Das Bundesverfassungsgericht lebt von seiner überparteilichen Integrität. Wird seine Besetzung parteipolitisch verzerrt, droht ein Legitimationsverlust. Wer Verfassungsrichter auswählt, darf sich nicht auf Machtansprüche aus der Vergangenheit berufen, sondern muss die aktuelle politische Realität respektieren.
Kollektivistische Ausrichtung der SPD-Kandidatinnen
Bei der Bewertung der Kandidatinnen der SPD zeigt sich eine Ausrichtung, die stärker auf kollektive Werte und gemeinschaftliche Steuerung setzt. Dies bedeutet, dass das Wohl der Gemeinschaft, gesellschaftliche Rahmenbedingungen und eine gemeinsame Verantwortung im Vordergrund stehen – häufig auch verbunden mit einer stärkeren Rolle des Staates bei der Steuerung individueller Lebensverhältnisse.
Demgegenüber steht eine individualistische Perspektive, die besonders die Rechte und Freiheiten des Einzelnen betont – und staatliche Einflussnahme auf die Lebensführung des Bürgers auf das Notwendige beschränken möchte. Es zeigt sich somit, dass die Auswahl der Kandidatinnen keine rein juristische Frage ist, sondern auch eine Frage der weltanschaulichen Ausrichtung.
Es kann daher nicht überraschen, dass sich die Ideologie der beiden vorgeschlagenen Kandidatinnen mit der gesellschaftspolitischen Haltung der SPD weitgehend deckt. Umso wichtiger ist es, dass diese Nähe transparent benannt und kritisch reflektiert wird.

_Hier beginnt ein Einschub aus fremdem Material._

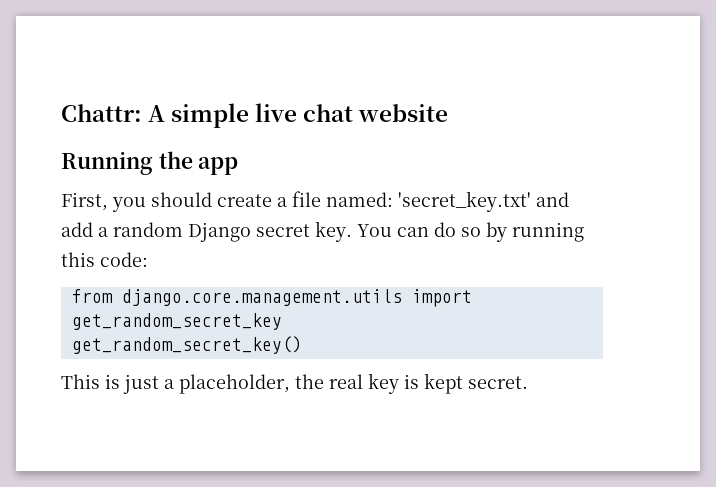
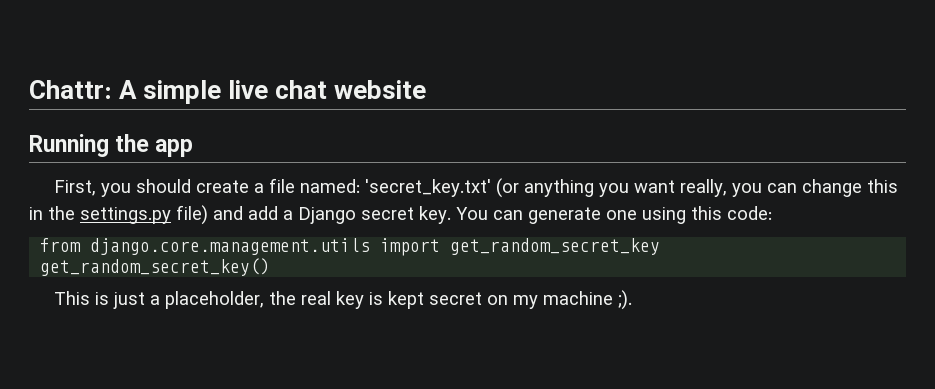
(531, 201) none -> [495,178,898,198] [29,205,208,225] (or anything you want really, you can change this in the settings.py file)
[113,222,183,237] random -> (293, 215) none
[434,222,584,242] do so by running -> [528,207,686,224] generate one using
[468,376,528,389] secret. -> [428,290,632,310] secret on my machine ;).

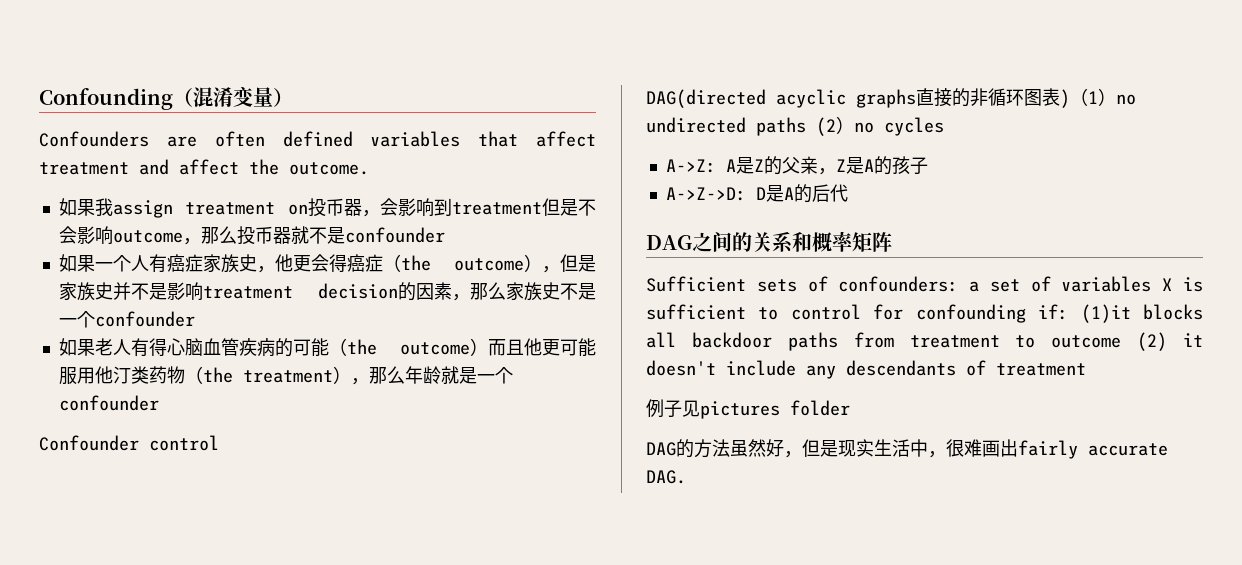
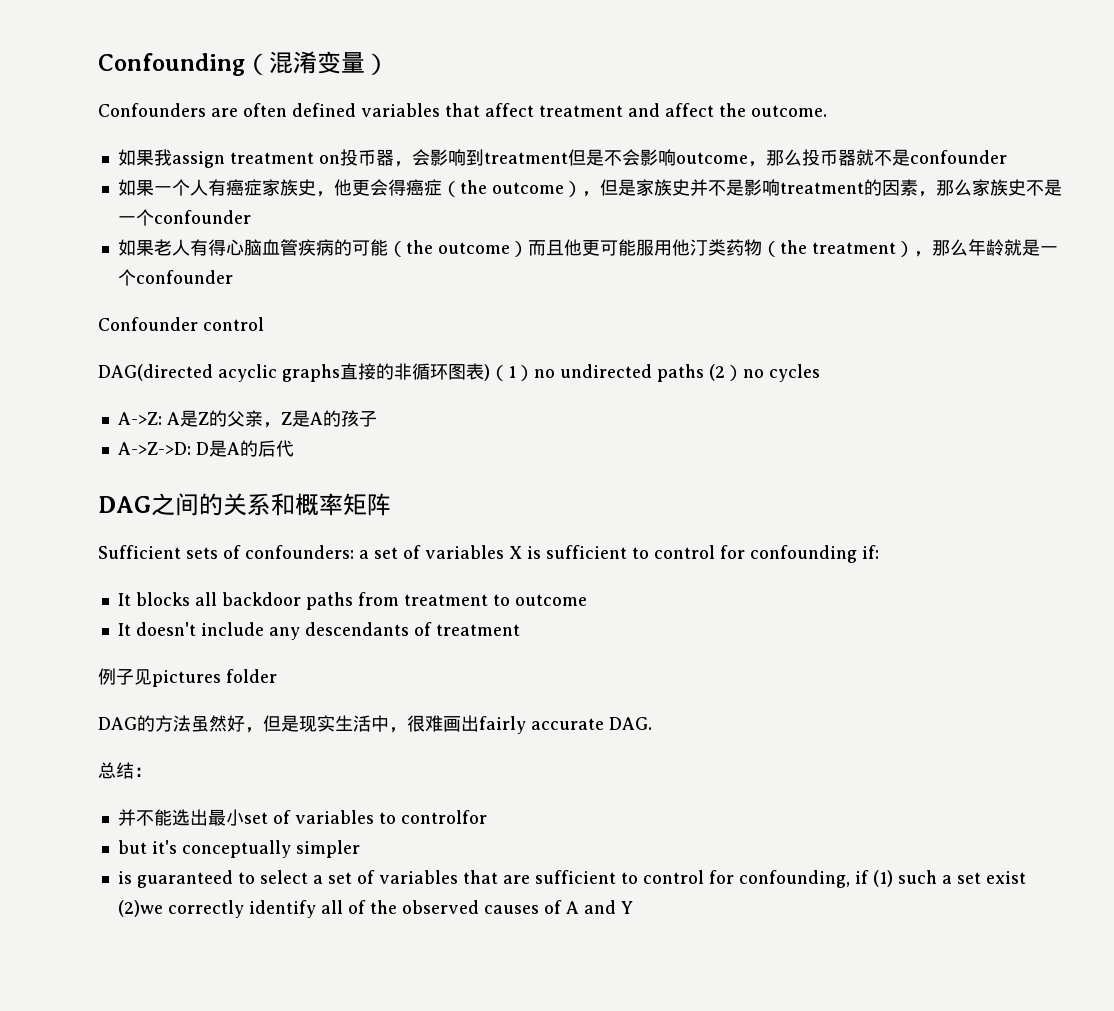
[318,283,399,299] decision -> (864, 188) none
[1080,304,1131,323] (1)it -> [117,593,131,606] // It
[1137,332,1203,351] (2) it -> [117,623,131,636] // It
(686, 477) none -> [98,762,152,779] [117,809,487,826] [117,840,360,858] [117,870,1026,888] [117,900,633,918] // 总结： // 并不能选出最小set of variables to controlfor // but it's conceptually simpler // is guaranteed to select a set of variables that are sufficient to control for confounding, if (1) such a set exist (2)we correctly identify all of the observed causes of A and Y

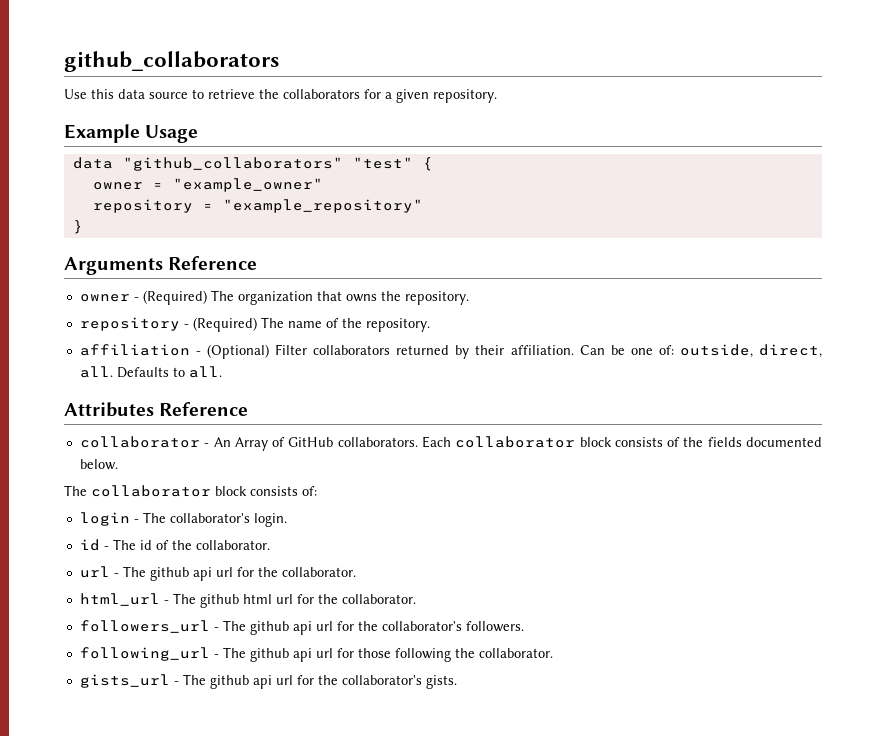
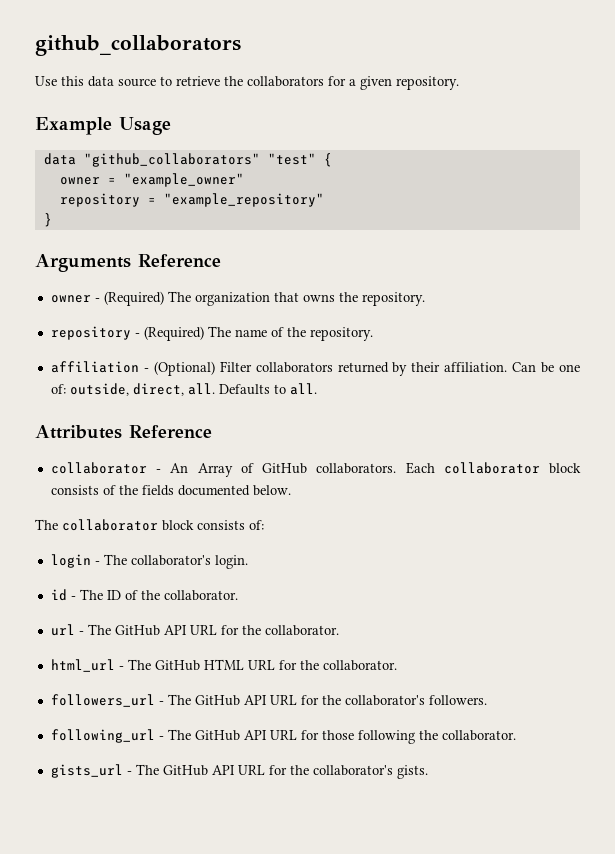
[139,540,152,550] id -> [106,590,121,600] ID
[149,567,233,581] github api url -> [114,625,217,636] GitHub API URL
[199,594,293,608] github html url -> [154,659,275,671] GitHub HTML URL
[249,621,333,635] github api url -> [194,695,297,706] GitHub API URL
[249,648,333,662] github api url -> [194,730,297,741] GitHub API URL
[209,675,293,689] github api url -> [162,765,265,776] GitHub API URL

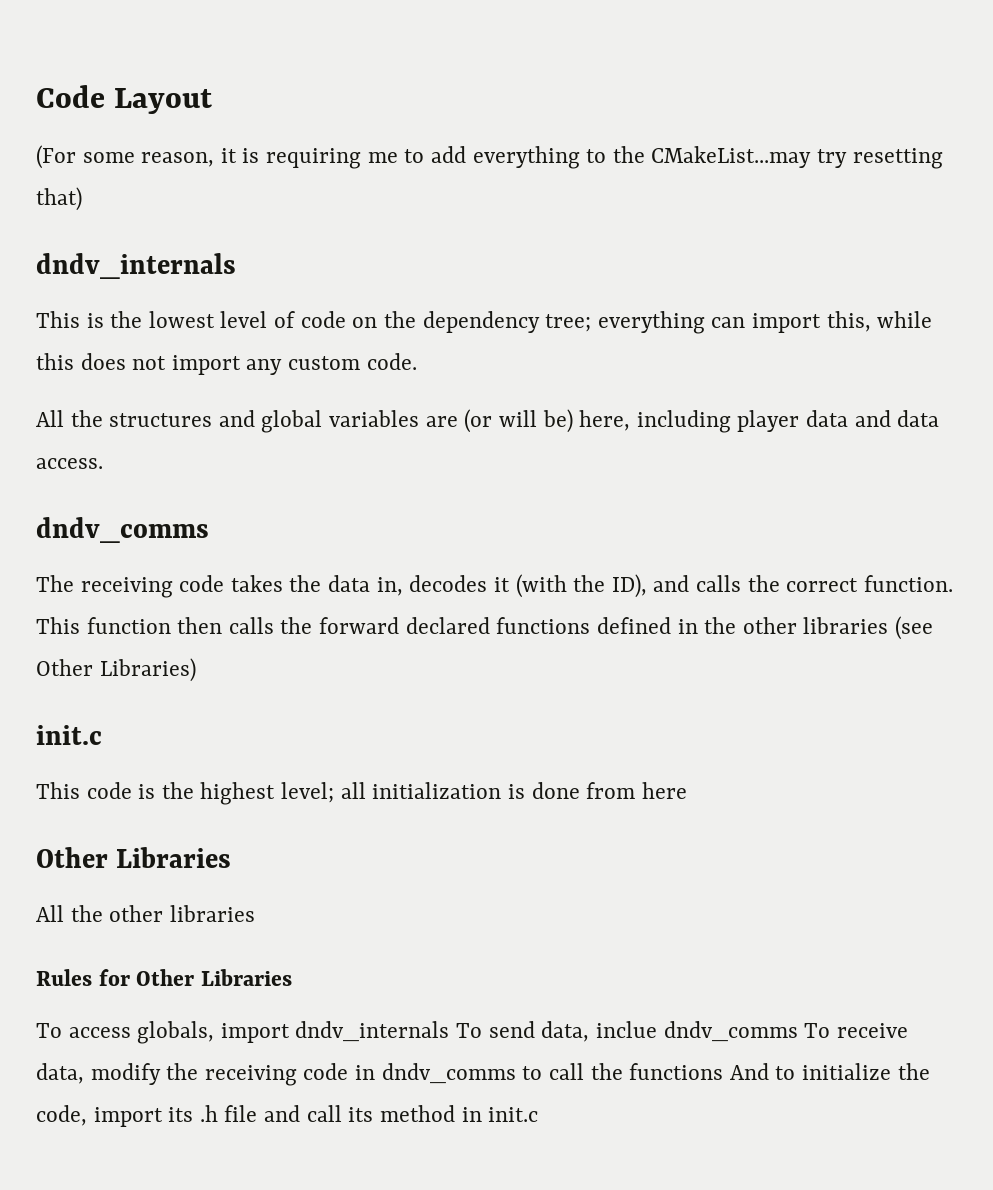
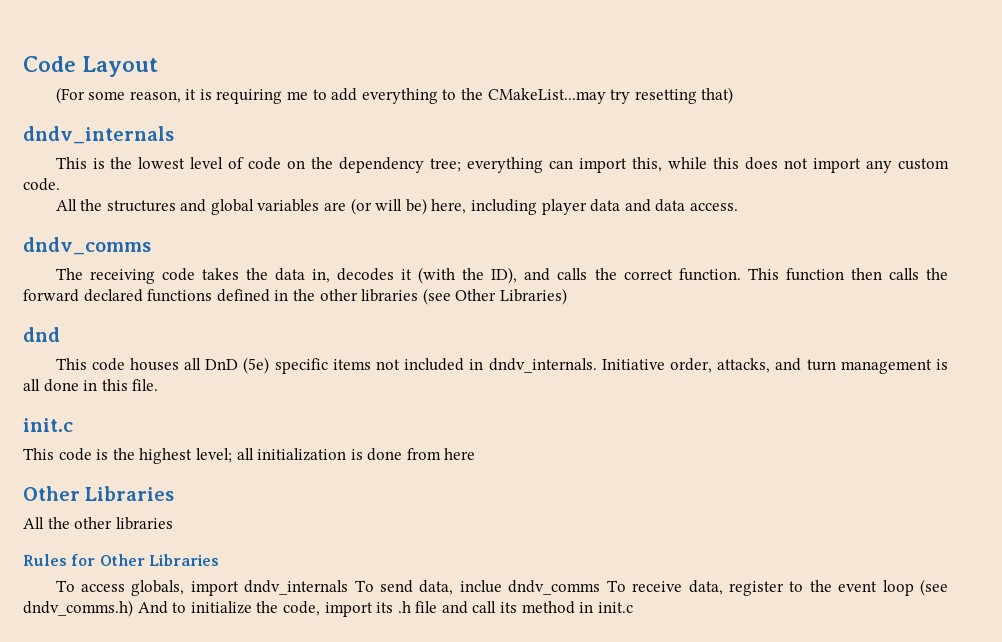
(196, 670) none -> [23,327,60,342] [55,357,948,374] [23,379,159,392] // dnd // This code houses all DnD (5e) specific items not included in dndv_internals. Initiative order, attacks, and turn management is all done in this file.
[90,1063,724,1086] modify the receiving code in dndv_comms to call the functions -> [728,579,949,596] [23,600,133,617] register to the event loop (see dndv_comms.h)

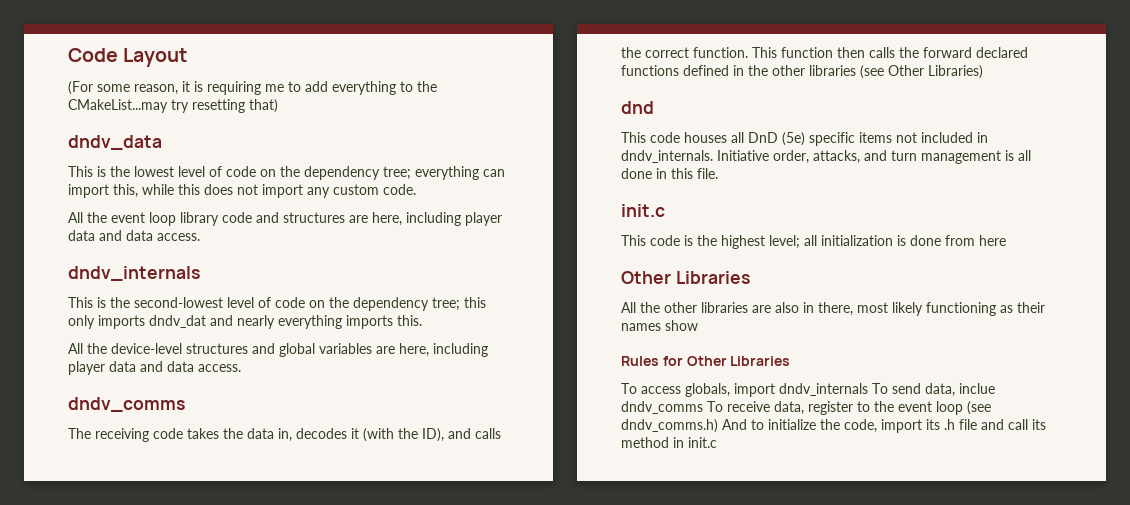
[23,126,174,144] dndv_internals -> [68,135,162,150] dndv_data
(103, 205) none -> [111,212,502,226] [68,230,200,241] [68,266,200,281] [68,297,486,311] [68,315,422,329] [68,343,182,354] event loop library code and structures are here, including player data and data access. // dndv_internals // This is the second-lowest level of code on the dependency tree; this only imports dndv_dat and nearly everything imports this. // All the device-level
[350,198,427,215] (or will be) -> (395, 350) none
(173, 523) none -> [752,302,1045,316] [621,320,698,331] are also in there, most likely functioning as their names show

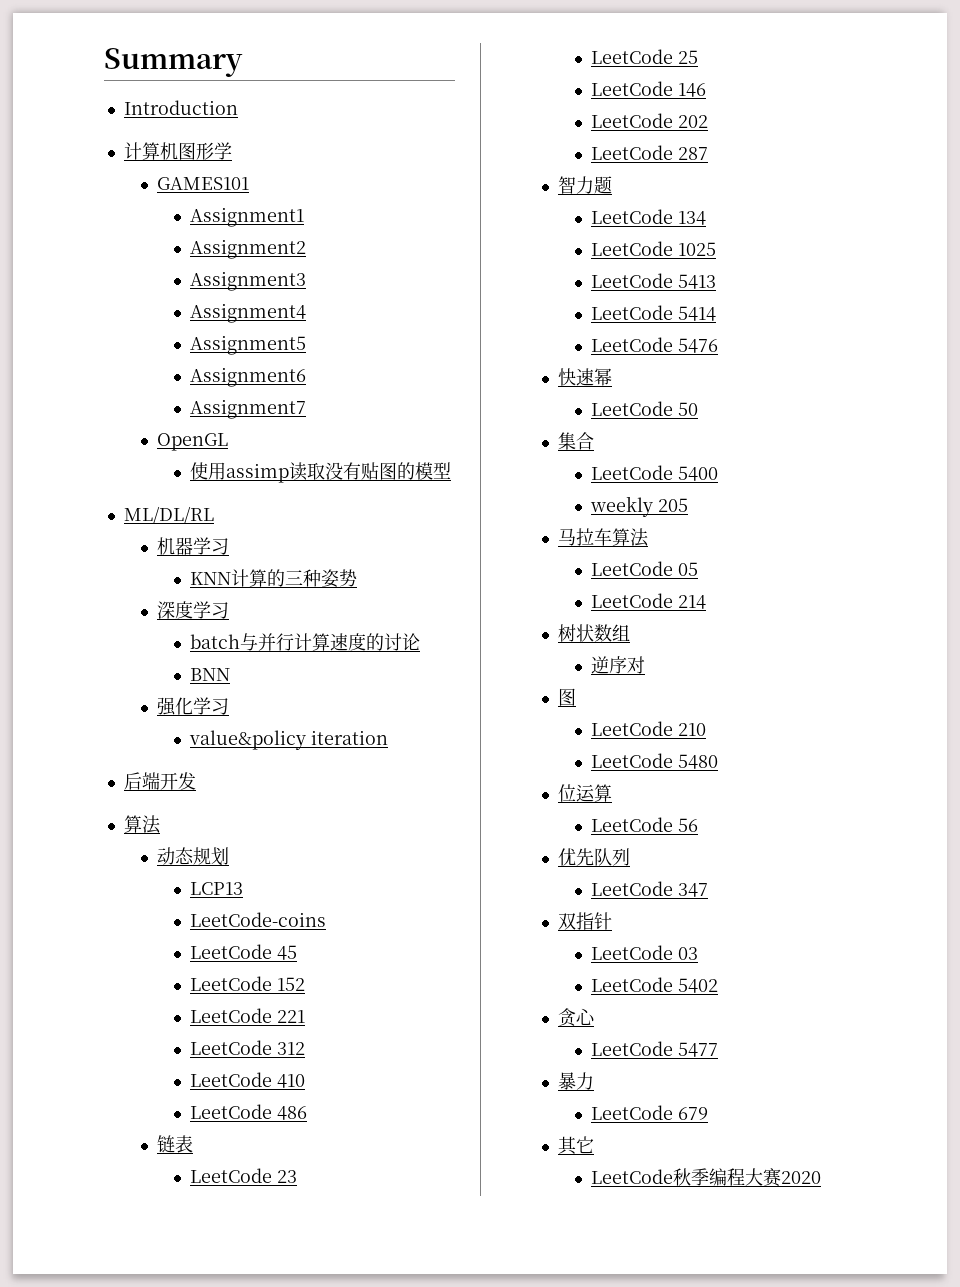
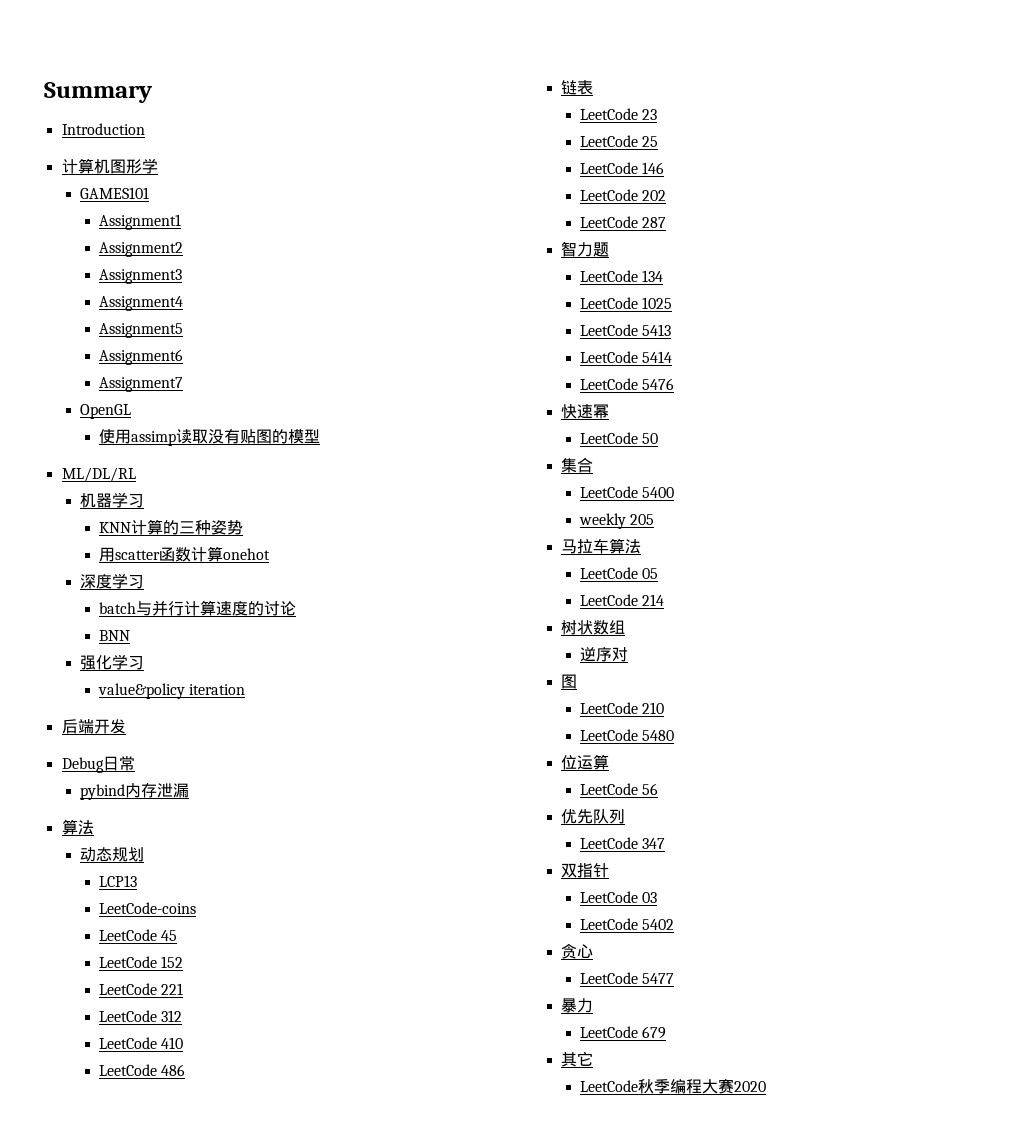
(358, 578) none -> [98,546,270,562] // 用scatter函数计算onehot
(196, 781) none -> [61,756,135,773] [80,783,190,800] // Debug日常 // pybind内存泄漏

Bewundernswerter Widerstand aus den Reihen der CDU/CSU
Eine bedeutende Entwicklung in dieser Debatte ist, dass sich eine erhebliche Zahl von CDU/CSU-Abgeordneten – etwa 50 bis 60 – gegen die Wahl einer oder beider SPD-Kandidatinnen gestellt hat. Dieser Widerstand zeigt, dass vielen von ihnen bewusst ist, dass mit der Besetzung der Richterstellen eine gesellschaftliche Weichenstellung verbunden ist, die sie kritisch sehen.
Der Mut dieser Abgeordneten verdient Anerkennung, da sie sich gegen den politischen Mainstream und den parteipolitischen Erwartungsdruck stellen. Sie haben erkannt, dass die Besetzung des Verfassungsgerichts mit Personen, die eng mit einer bestimmten politischen Ideologie verbunden sind, langfristig das Vertrauen in die Neutralität der Institution beschädigen kann.
Fazit
Der Anspruch der SPD auf zwei Richtervorschläge basiert auf einem politischen Selbstverständnis, das nicht mehr durch demokratische Mehrheiten gedeckt ist. Wer wie Lars Klingbeil von „eigenen“ Richterinnen spricht, offenbart ein Denken, das mit der institutionellen Neutralität des Bundesverfassungsgerichts nicht vereinbar ist. Ein Vorschlagsrecht ohne aktuelle Legitimation ist kein Recht, sondern eine Anmaßung. Die Berufung auf politische Traditionen darf nicht dazu führen, den demokratischen Willen zu verfälschen. Wer das Bundesverfassungsgericht ernst nimmt, muss parteipolitische Ansprüche hinterfragen – und Richter im Sinne der überparteilichen Verantwortung auswählen, nicht im Interesse vergangener Machtverhältnisse.